Applied ethics
Applied ethics is the practical aspect of moral considerations. It is ethics with respect to real-world actions and their moral considerations in private and public life, the professions, health, technology, law, and leadership. For example, bioethics is concerned with identifying the best approach to moral issues in the life sciences, such as euthanasia, the allocation of scarce health resources, or the use of human embryos in research. Environmental ethics is concerned with ecological issues such as the responsibility of government and corporations to clean up pollution. Business ethics includes the duties of whistleblowers to the public and to their employers.
History
Applied ethics has expanded the study of ethics beyond the realms of academic philosophical discourse. The field of applied ethics, as it appears today, emerged from debate surrounding rapid medical and technological advances in the early 1970s and is now established as a subdiscipline of moral philosophy. However, applied ethics is, by its very nature, a multi-professional subject because it requires specialist understanding of the potential ethical issues in fields like medicine, business or information technology. Nowadays, ethical codes of conduct exist in almost every profession.An applied ethics approach to the examination of moral dilemmas can take many different forms but one of the most influential and most widely utilised approaches in bioethics and health care ethics is the four-principle approach developed by Tom Beauchamp and James Childress. The four-principle approach, commonly termed principlism, entails consideration and application of four prima facie ethical principles: autonomy, non-maleficence, beneficence, and justice.
Underpinning theory
Applied ethics is distinguished from normative ethics, which concerns standards for right and wrong behavior, and from meta-ethics, which concerns the nature of ethical properties, statements, attitudes, and judgments.Whilst these three areas of ethics appear to be distinct, they are also interrelated. The use of an applied ethics approach often draws upon these normative ethical theories:
- Consequentialist ethics, which hold that the rightness of acts depends only on their consequences. The paradigmatic consequentialist theory is utilitarianism, which classically holds that whether an act is morally right depends on whether it maximizes net aggregated psychological wellbeing. This theory's main developments came from Jeremy Bentham and John Stuart Mill who distinguished between act and rule utilitarianism. Notable later developments were made by Henry Sidgwick who introduced the significance of motive or intent, and R. M. Hare who introduced the significance of preference in utilitarian decision-making. Other forms of consequentialism include prioritarianism.

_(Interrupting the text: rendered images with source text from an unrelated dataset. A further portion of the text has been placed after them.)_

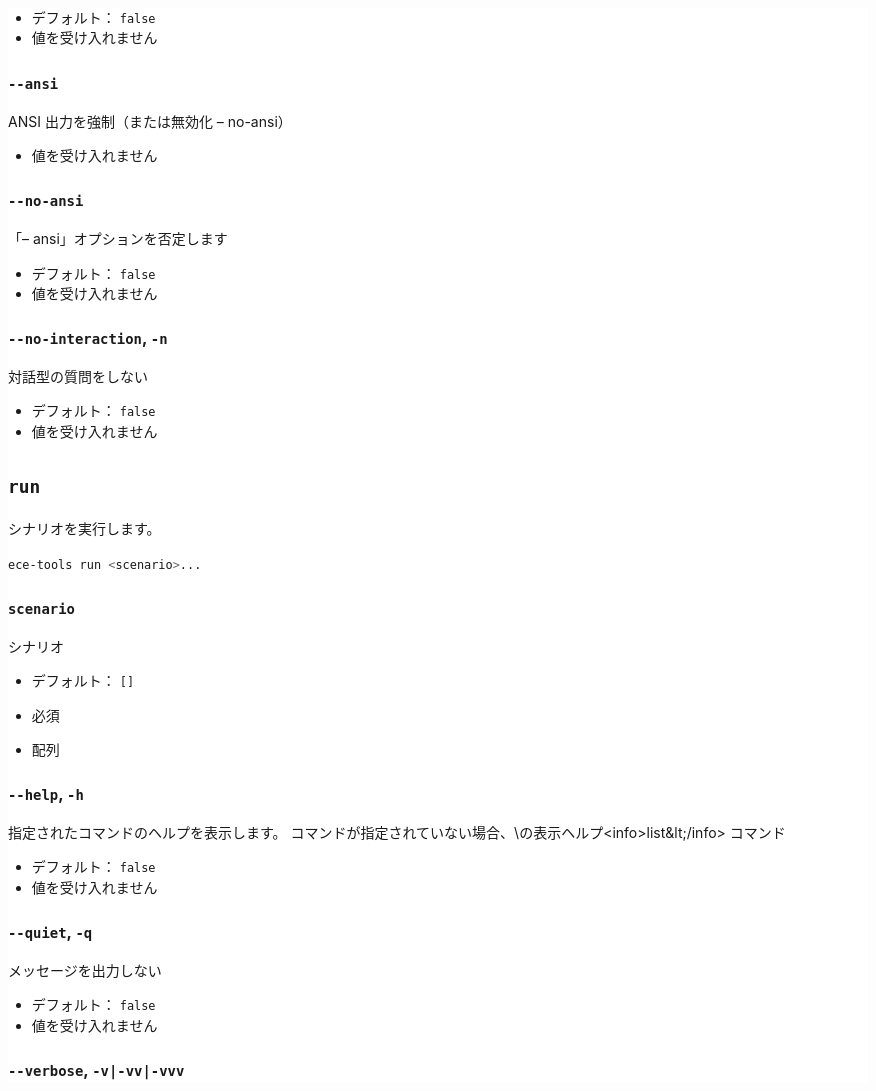 - デフォルト： `false`
- 値を受け入れません

### `--ansi`

ANSI 出力を強制（または無効化 – no-ansi）

- 値を受け入れません

### `--no-ansi`

「– ansi」オプションを否定します

- デフォルト： `false`
- 値を受け入れません

### `--no-interaction`, `-n`

対話型の質問をしない

- デフォルト： `false`
- 値を受け入れません


## `run`

シナリオを実行します。

```bash
ece-tools run <scenario>...
```


### `scenario`

シナリオ

- デフォルト： `[]`

- 必須
- 配列

### `--help`, `-h`

指定されたコマンドのヘルプを表示します。 コマンドが指定されていない場合、\の表示ヘルプ&lt;info>list\&lt;/info> コマンド

- デフォルト： `false`
- 値を受け入れません

### `--quiet`, `-q`

メッセージを出力しない

- デフォルト： `false`
- 値を受け入れません

### `--verbose`, `-v|-vv|-vvv`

- Deontological ethics, which hold that acts have an inherent rightness or wrongness regardless of their context or consequences. This approach is epitomized by Immanuel Kant's notion of the categorical imperative, which was the centre of Kant's ethical theory based on duty. Another key deontological theory is natural law, which was heavily developed by Thomas Aquinas and is an important part of the Catholic Church's teaching on morals. Threshold deontology holds that rules ought to govern up to a point despite adverse consequences; but when the consequences become so dire that they cross a stipulated threshold, consequentialism takes over.
- Virtue ethics, derived from Aristotle's and Confucius' notions, which asserts that the right action will be that chosen by a suitably 'virtuous' agent.
Applied ethics was later distinguished from the nascent applied epistemology, which is also under the umbrella of applied philosophy. While the former was concerned with the practical application of moral considerations, the latter focuses on the application of epistemology in solving practical problems.